Rechtspopulismus und EU: Der Brexit ist auch gut für Europa!

Für Großbritannien ist der Brexit eine Katastrophe. Gerade deshalb könnte er die Attraktivität antieuropäischer Ideologien schmälern. Vielleicht kommt er sogar zur rechten Zeit. Ein Kommentar.

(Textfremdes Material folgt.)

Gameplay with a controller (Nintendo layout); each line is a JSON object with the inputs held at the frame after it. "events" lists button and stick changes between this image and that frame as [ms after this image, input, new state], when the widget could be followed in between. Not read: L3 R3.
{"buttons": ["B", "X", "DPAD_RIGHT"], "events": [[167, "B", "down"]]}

Ein Kommentar von Malte Lehming

Manche Ideologien müssen sich erst durchsetzen, bevor sie widerlegt werden können. Ohne den real existierenden Sozialismus – ohne Gulag, Maos Kulturrevolution und DDR – würden womöglich immer noch Millionen Menschen für den Traum von einer klassenlosen Gesellschaft auf die Barrikaden gehen. Doch das tun sie nicht, weil sie die Enttäuschung von einer Täuschung befreit hat. So etwas tut gemeinhin weh. Sich mit einer Welt arrangieren zu müssen, in der es Privateigentum, entfremdete Arbeit und Ausbeutung gibt, fällt schwer. Zu erkennen, dass die Alternativen dazu noch ärger sind, ist trostlos. Aber es ist allemal besser, als erneut und mit Macht und Gewalt das Glück auf Erden erzwingen zu wollen.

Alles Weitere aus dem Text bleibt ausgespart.